Research in focus: Bruno D. Zumbo
Learn more about the work of our researchers at UBC
19 June, 2023
Bruno D. Zumbo
Professor & Distinguished University Scholar, Tier 1 Canada Research Chair in Psychometrics and Measurement
Measurement, Evaluation, & Research Methodology Program / Dept. of Educational and Counselling Psychology, and Special Education, Faculty of Education
Year I started working at UBC:
Provide an overview of your research in 75 words or less:
Social scientists use self-report surveys and tests in research and evaluation for ranking, feedback, decision-making, and investigating the efficacy of interventions or policy purposes. With the support of funding from SSHRC, I am refining my item-responding framework and explanation-centred theory of measurement validity and developing statistical methods that leverage advances in multivariate analysis, Bayesian methods, and computational technology. This research aims to have survey and test designers embrace the many ways of being human.

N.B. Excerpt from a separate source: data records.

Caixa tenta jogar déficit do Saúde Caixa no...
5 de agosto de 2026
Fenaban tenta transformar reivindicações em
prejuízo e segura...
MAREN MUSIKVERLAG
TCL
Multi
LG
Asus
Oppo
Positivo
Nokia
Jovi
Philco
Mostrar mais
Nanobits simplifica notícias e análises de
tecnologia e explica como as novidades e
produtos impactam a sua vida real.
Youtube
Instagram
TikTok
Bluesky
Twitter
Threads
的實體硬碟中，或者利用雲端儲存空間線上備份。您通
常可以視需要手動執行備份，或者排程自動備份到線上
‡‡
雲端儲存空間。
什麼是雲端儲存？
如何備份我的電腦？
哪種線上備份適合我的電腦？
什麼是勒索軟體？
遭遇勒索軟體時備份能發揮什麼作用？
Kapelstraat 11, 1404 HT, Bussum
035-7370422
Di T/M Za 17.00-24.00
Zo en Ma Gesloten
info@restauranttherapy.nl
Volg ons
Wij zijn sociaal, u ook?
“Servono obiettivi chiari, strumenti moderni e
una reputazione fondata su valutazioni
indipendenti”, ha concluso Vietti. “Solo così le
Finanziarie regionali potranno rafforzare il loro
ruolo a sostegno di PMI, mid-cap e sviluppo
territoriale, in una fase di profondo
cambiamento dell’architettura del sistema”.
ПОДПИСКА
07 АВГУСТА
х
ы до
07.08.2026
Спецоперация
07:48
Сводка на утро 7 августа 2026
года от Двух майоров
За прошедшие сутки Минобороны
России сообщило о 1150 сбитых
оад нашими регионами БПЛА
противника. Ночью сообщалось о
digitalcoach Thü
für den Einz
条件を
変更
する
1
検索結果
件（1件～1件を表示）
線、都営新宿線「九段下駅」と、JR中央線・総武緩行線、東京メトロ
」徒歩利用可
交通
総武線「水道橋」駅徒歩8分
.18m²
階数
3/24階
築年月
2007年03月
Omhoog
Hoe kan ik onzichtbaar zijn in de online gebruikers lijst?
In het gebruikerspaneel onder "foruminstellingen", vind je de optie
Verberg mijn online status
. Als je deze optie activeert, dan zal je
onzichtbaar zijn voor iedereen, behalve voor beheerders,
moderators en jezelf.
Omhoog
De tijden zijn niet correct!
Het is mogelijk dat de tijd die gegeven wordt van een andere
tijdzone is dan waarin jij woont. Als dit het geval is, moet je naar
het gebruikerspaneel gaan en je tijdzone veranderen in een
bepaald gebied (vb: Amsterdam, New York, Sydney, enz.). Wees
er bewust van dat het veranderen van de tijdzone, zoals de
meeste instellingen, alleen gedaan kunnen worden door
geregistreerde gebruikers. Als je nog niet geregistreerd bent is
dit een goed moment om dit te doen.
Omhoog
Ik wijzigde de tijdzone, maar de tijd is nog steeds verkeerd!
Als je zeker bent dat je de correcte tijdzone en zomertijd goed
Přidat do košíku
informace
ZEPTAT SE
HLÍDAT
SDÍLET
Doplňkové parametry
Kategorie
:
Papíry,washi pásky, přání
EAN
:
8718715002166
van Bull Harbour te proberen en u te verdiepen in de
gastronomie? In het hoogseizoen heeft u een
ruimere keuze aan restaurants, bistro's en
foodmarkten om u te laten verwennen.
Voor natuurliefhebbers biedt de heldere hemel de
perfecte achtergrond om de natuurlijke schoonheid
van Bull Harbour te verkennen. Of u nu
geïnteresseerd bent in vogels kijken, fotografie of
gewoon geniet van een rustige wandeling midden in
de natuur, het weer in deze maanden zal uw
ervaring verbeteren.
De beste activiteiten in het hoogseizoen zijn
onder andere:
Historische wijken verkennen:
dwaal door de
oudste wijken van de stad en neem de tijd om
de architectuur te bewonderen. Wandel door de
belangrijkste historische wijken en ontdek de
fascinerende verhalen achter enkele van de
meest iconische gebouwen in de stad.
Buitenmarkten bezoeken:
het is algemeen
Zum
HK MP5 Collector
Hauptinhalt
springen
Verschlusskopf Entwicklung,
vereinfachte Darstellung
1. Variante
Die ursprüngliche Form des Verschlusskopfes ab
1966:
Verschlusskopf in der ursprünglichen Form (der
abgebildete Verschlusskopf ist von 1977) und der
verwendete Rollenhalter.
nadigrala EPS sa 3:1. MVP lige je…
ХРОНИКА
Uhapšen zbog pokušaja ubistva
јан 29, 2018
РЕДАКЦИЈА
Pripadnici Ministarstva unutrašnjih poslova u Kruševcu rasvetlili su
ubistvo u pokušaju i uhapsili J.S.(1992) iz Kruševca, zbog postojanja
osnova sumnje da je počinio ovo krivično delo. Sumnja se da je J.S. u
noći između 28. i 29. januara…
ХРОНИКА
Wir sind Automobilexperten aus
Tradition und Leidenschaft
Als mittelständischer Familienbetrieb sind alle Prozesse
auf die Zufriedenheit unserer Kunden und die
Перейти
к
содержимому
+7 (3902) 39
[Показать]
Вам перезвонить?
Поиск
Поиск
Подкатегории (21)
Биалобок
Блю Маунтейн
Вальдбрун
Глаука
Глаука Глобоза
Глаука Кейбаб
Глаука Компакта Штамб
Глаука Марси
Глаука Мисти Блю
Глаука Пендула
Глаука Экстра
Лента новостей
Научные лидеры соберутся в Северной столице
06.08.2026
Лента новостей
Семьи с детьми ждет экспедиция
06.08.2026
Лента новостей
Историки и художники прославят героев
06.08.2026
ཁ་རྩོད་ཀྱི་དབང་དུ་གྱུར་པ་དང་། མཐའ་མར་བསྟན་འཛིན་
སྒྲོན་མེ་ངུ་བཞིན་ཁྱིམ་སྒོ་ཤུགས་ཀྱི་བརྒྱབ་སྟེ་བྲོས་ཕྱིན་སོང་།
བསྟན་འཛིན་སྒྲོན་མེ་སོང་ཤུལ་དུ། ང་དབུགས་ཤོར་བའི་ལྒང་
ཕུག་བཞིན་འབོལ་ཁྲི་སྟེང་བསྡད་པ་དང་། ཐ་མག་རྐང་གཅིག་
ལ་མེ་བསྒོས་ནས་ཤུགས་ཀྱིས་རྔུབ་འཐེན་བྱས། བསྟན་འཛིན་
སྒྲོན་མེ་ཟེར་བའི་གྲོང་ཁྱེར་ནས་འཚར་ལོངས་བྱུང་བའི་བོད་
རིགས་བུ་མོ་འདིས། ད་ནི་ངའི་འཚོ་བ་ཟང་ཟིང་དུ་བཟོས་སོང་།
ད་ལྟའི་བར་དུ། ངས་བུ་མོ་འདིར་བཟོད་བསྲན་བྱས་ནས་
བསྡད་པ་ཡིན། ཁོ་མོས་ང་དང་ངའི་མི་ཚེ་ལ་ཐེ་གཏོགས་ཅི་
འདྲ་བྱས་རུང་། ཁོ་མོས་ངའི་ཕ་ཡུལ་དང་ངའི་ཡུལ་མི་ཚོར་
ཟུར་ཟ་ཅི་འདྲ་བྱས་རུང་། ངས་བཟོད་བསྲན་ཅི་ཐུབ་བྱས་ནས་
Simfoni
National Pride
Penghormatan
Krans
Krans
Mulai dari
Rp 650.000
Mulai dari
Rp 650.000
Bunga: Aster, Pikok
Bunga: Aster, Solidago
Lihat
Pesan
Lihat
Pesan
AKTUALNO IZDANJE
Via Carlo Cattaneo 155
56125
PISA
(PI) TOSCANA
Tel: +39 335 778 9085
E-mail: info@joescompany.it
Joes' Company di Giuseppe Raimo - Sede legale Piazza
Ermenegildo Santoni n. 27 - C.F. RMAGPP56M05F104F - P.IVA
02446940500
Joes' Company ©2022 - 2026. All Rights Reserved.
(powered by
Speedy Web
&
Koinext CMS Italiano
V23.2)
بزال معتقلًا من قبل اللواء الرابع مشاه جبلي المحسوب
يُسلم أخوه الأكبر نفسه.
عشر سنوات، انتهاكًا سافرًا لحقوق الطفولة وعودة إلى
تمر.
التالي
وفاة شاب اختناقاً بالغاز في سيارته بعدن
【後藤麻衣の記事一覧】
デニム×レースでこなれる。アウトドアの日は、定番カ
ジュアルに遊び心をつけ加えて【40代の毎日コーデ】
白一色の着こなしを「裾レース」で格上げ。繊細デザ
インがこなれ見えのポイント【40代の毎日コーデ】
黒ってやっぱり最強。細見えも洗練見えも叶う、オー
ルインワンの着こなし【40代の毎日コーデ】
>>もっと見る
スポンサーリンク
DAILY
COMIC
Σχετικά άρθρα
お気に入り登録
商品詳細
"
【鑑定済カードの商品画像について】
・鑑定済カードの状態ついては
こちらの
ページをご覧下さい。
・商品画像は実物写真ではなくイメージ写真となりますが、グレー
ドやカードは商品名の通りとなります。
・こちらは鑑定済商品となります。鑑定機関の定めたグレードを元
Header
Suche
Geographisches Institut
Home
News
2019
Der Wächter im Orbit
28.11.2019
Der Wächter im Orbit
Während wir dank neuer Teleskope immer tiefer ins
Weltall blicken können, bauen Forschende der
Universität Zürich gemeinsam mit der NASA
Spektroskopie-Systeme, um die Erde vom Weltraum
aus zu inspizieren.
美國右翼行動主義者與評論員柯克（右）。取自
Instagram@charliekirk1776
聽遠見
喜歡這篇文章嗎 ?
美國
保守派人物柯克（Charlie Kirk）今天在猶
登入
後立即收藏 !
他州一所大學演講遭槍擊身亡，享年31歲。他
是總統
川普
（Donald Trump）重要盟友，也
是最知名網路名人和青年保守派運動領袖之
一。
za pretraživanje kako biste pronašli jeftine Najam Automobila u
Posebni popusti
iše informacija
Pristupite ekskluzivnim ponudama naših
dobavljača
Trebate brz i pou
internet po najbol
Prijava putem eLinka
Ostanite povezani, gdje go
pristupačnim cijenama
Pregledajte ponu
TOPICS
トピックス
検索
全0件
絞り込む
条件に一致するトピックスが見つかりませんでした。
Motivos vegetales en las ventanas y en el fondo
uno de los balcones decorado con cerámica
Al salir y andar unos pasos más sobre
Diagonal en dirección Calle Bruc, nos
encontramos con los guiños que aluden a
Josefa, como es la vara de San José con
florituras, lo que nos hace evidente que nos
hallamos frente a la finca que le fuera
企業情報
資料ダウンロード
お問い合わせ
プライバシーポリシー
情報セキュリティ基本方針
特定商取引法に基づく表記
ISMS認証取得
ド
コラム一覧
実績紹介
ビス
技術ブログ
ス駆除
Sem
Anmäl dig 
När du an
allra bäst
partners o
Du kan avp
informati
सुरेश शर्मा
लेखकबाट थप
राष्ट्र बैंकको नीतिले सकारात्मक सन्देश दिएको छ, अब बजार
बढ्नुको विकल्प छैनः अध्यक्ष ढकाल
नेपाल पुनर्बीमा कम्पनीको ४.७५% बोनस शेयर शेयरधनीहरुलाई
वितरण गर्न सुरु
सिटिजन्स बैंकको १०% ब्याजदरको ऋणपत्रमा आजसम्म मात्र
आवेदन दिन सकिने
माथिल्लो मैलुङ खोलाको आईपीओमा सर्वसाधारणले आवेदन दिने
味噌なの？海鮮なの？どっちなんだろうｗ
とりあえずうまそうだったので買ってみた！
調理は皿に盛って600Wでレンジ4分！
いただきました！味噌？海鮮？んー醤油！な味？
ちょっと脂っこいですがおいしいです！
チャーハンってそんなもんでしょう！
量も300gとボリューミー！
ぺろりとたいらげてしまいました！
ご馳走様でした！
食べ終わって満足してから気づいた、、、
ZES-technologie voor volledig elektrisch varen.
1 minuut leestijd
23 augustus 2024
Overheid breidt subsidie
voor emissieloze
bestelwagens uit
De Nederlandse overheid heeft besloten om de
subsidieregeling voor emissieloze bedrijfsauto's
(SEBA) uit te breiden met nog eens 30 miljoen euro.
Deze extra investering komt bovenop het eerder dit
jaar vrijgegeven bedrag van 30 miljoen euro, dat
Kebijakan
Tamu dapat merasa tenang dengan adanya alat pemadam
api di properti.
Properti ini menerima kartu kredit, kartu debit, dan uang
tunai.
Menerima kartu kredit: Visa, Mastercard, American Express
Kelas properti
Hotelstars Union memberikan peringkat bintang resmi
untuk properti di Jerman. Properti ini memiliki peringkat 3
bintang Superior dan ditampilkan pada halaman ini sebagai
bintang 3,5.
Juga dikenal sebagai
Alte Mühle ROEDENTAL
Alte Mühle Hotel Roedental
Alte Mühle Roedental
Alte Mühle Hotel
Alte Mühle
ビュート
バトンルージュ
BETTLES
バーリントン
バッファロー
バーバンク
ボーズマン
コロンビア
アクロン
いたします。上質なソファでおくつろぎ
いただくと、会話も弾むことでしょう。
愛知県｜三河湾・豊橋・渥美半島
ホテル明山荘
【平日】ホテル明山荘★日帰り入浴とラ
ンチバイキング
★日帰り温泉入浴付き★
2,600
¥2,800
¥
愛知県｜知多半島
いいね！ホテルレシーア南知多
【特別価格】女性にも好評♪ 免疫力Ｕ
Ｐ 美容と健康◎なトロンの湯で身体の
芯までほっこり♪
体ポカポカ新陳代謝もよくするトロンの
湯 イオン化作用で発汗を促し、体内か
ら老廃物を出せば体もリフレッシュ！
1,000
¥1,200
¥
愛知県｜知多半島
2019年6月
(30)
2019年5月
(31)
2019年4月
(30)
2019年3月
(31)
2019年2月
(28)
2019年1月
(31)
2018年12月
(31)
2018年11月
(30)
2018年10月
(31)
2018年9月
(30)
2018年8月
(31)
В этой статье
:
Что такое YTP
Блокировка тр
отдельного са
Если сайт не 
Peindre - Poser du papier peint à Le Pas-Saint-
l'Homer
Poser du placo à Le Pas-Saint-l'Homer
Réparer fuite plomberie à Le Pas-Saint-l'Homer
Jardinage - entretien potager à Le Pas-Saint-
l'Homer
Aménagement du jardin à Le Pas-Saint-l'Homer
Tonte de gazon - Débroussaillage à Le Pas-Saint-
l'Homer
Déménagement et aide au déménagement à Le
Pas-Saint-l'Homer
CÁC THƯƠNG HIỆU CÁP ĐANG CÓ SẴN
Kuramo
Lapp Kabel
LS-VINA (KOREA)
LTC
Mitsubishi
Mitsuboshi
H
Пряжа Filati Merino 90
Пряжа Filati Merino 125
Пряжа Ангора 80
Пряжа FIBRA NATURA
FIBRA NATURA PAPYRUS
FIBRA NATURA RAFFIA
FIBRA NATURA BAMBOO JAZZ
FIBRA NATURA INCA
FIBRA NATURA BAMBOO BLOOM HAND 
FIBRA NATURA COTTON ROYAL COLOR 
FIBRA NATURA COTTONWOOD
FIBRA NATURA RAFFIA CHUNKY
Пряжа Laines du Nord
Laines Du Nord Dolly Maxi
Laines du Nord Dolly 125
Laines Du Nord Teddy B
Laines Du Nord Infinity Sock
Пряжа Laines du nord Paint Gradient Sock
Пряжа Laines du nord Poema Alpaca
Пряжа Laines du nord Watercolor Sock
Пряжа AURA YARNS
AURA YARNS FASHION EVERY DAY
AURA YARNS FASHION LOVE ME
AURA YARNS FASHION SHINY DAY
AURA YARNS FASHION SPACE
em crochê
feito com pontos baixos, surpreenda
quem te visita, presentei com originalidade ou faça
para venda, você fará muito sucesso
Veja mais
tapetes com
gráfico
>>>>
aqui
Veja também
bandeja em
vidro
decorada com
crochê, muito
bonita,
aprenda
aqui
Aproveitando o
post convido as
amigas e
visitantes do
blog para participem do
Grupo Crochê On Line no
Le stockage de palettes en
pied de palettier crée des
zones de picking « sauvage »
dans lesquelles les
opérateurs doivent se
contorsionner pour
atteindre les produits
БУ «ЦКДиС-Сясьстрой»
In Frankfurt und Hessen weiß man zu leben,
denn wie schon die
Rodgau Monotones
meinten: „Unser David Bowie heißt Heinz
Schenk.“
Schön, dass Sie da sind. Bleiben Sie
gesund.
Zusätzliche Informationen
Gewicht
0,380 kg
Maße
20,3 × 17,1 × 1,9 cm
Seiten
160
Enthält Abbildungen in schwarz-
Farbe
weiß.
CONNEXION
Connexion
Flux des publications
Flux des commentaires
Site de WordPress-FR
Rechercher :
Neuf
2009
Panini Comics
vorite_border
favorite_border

What first motivated you (or motivates you) to conduct your research?
I am motivated by questions of how effectively surveys, tests, and questionnaires travel across place and time and how they are received in diverse cultural and linguistic settings that are radically different from those in which they were produced.
What do you hope will change as a result of this research?
The scale and ambition of contemporary survey and testing programs with, in some cases, multiple countries, diverse cultural settings and languages raise many well-known challenges to the statistical science of measurement. My work aims to help researchers and policymakers construct statistical narratives, and stories, that are meaningful and genuine, reflecting local, national, and global settings while impacting the daily lives of educators, policy analysts, and researchers.
What have you learned during your research that has surprised you the most?
Twenty-first-century survey questionnaires, tests, and assessments are the products of nearly 200 years of critical developments in fields as diverse as the mathematical sciences, statistical and computation sciences, education, psychology, and philosophy of science. However, although I have studied and worked at the intersection of several of these disciplines, I continue to be surprised at how challenging it can be to move this work beyond disciplinary boundaries.